### Records provided
-- Opening Marker --
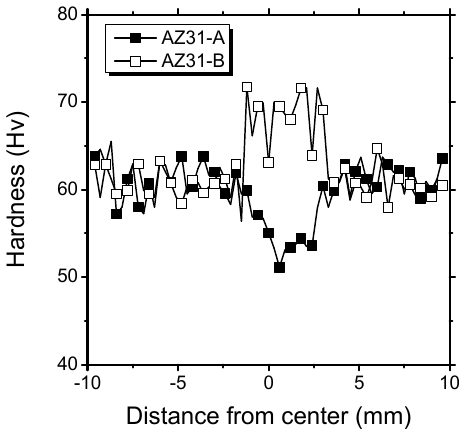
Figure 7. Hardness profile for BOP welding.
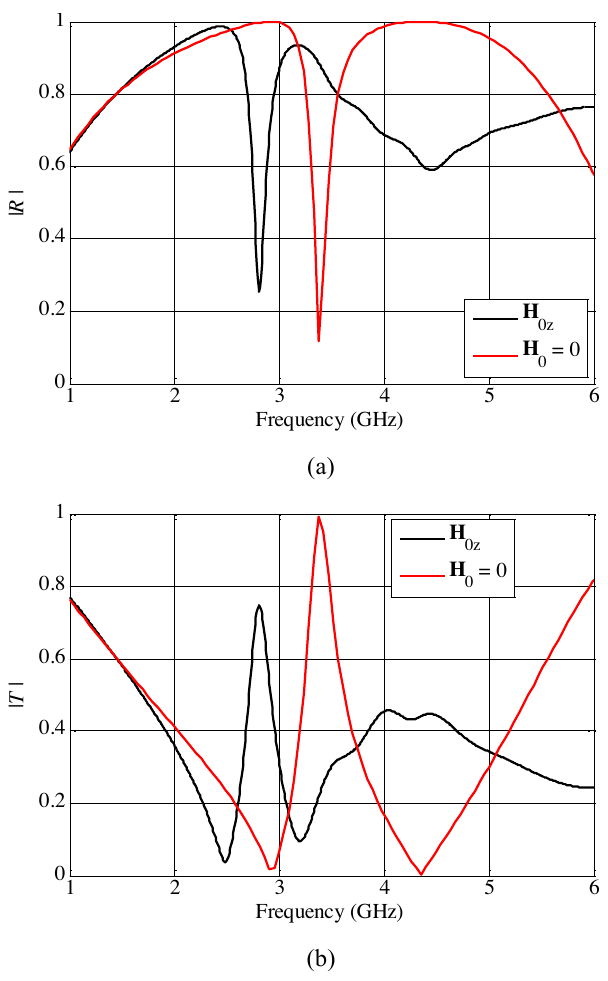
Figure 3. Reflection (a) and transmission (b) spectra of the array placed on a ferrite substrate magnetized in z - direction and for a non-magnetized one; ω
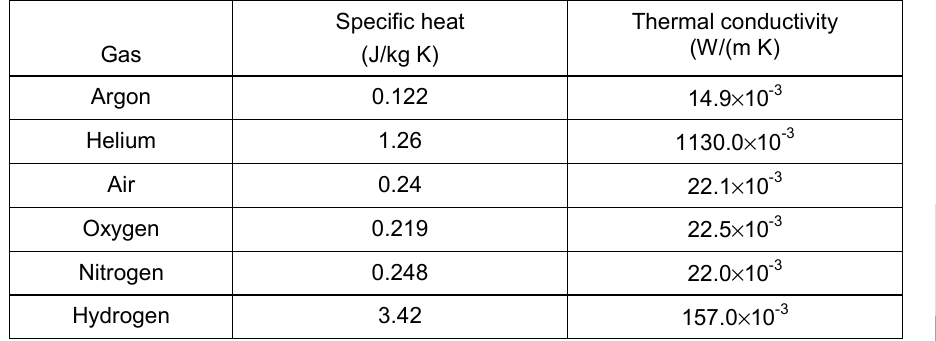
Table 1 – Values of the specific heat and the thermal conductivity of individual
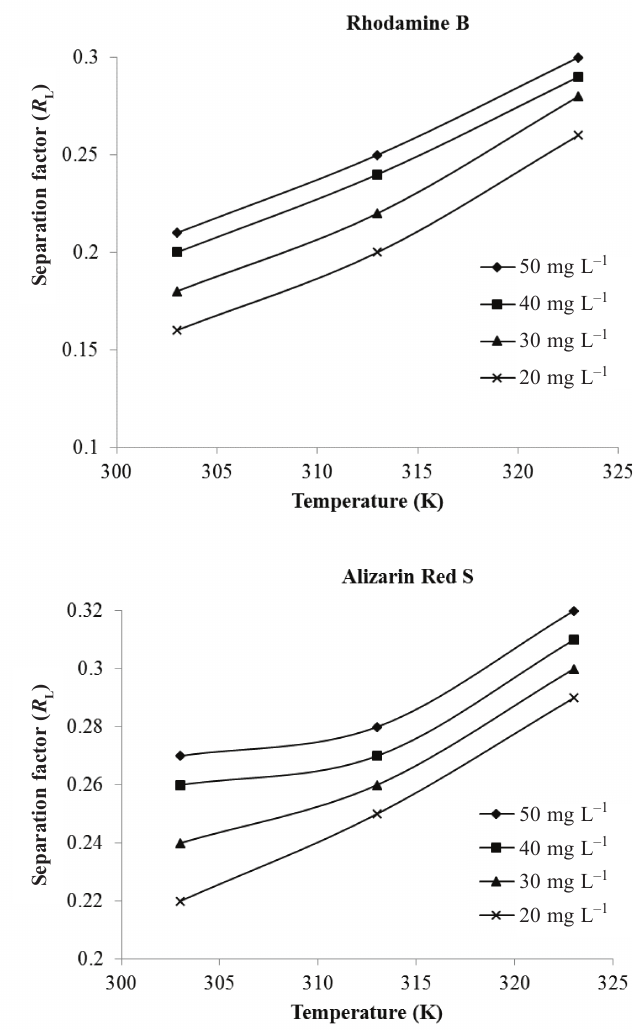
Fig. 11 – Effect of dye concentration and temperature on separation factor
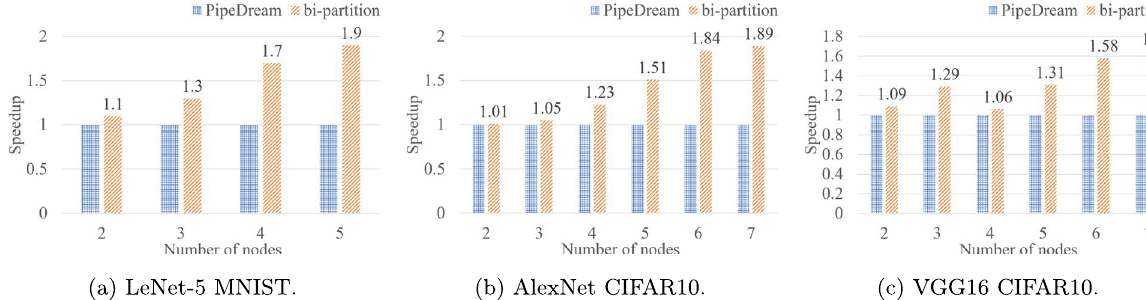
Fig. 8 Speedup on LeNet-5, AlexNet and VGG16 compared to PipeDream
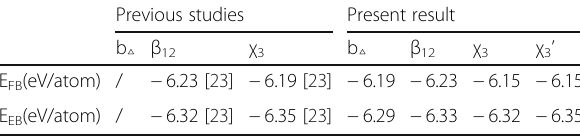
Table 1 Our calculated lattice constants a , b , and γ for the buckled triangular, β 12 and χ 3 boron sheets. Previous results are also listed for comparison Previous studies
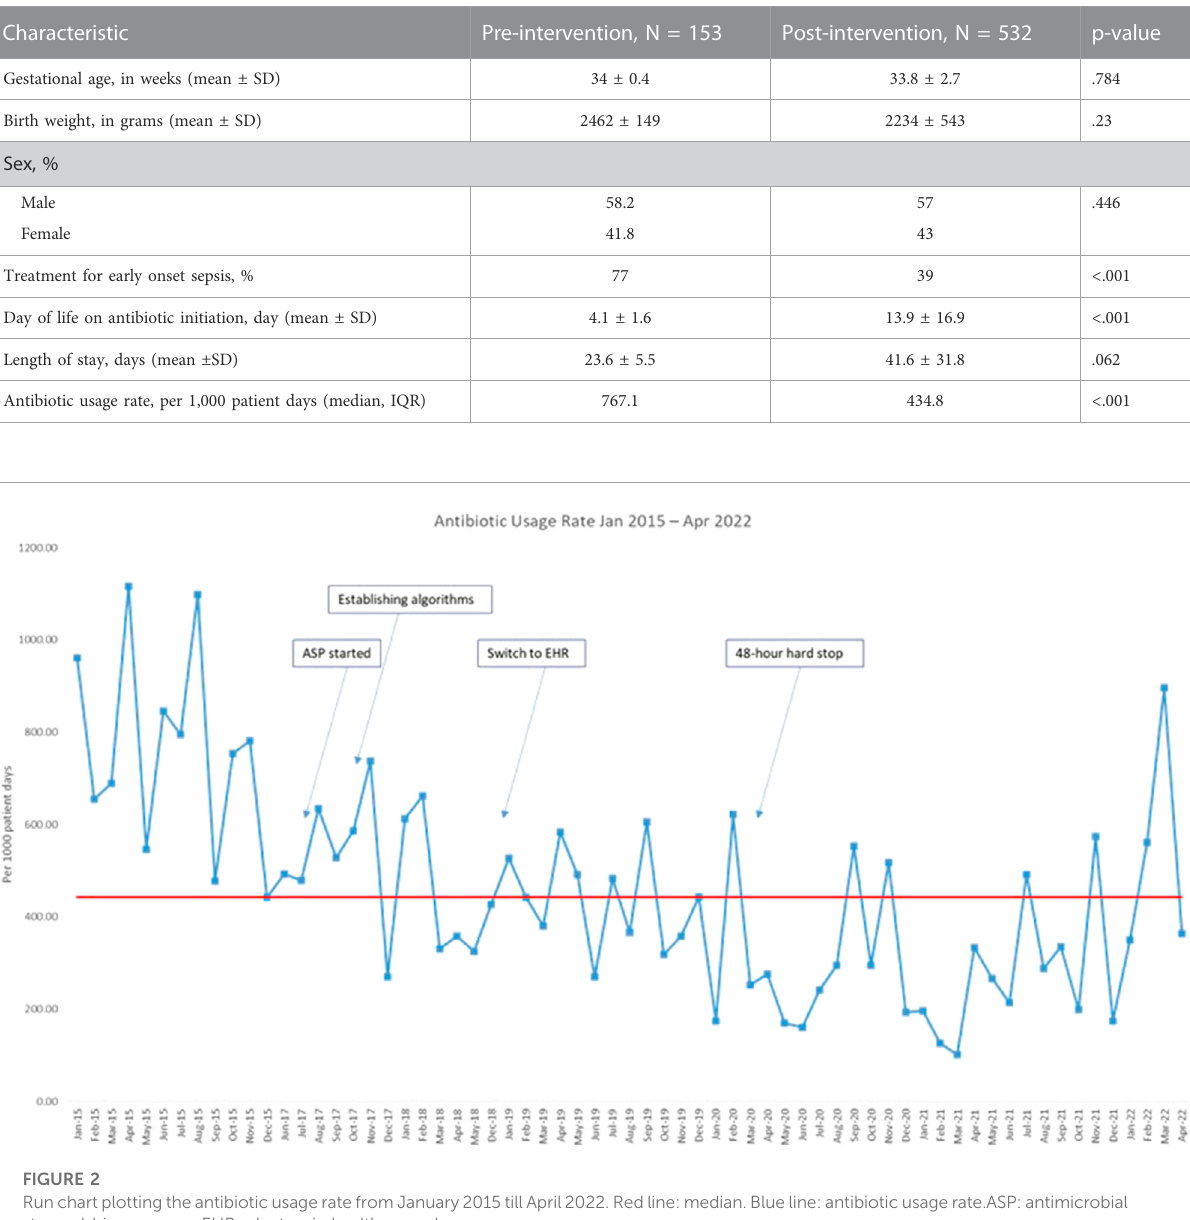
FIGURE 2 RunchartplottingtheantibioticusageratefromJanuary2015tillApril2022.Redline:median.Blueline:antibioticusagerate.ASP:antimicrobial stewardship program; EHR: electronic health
-- Closing Marker --
-- Opening Marker --
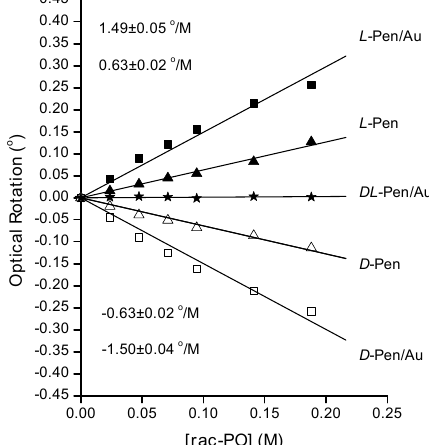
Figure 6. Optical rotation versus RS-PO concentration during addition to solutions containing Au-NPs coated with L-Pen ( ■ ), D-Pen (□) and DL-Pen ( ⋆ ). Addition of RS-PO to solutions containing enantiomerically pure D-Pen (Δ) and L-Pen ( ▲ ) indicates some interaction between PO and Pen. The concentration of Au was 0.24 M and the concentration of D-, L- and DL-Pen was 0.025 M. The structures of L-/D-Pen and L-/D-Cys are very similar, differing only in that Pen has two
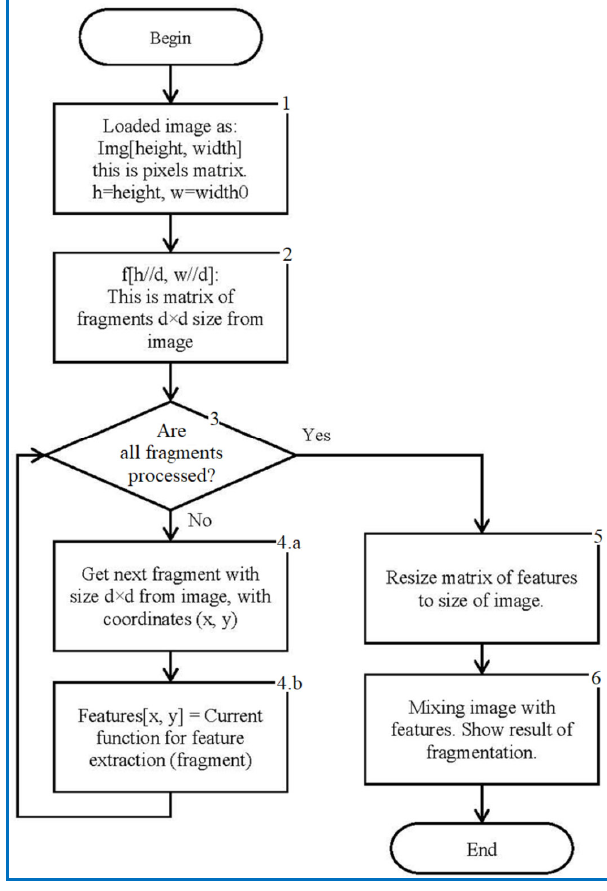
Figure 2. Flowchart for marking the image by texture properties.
-- Closing Marker --
-- Opening Marker --
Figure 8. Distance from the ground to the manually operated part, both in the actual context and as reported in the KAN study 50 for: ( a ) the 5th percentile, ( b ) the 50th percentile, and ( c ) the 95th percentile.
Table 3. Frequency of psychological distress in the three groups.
-- Closing Marker --
Your answer should reproduce each line of the listing that holds the word "concentration".

Fig. 11 – Effect of dye concentration and temperature on separation factor
Figure 6. Optical rotation versus RS-PO concentration during addition to solutions containing Au-NPs coated with L-Pen ( ■ ), D-Pen (□) and DL-Pen ( ⋆ ). Addition of RS-PO to solutions containing enantiomerically pure D-Pen (Δ) and L-Pen ( ▲ ) indicates some interaction between PO and Pen. The concentration of Au was 0.24 M and the concentration of D-, L- and DL-Pen was 0.025 M. The structures of L-/D-Pen and L-/D-Cys are very similar, differing only in that Pen has two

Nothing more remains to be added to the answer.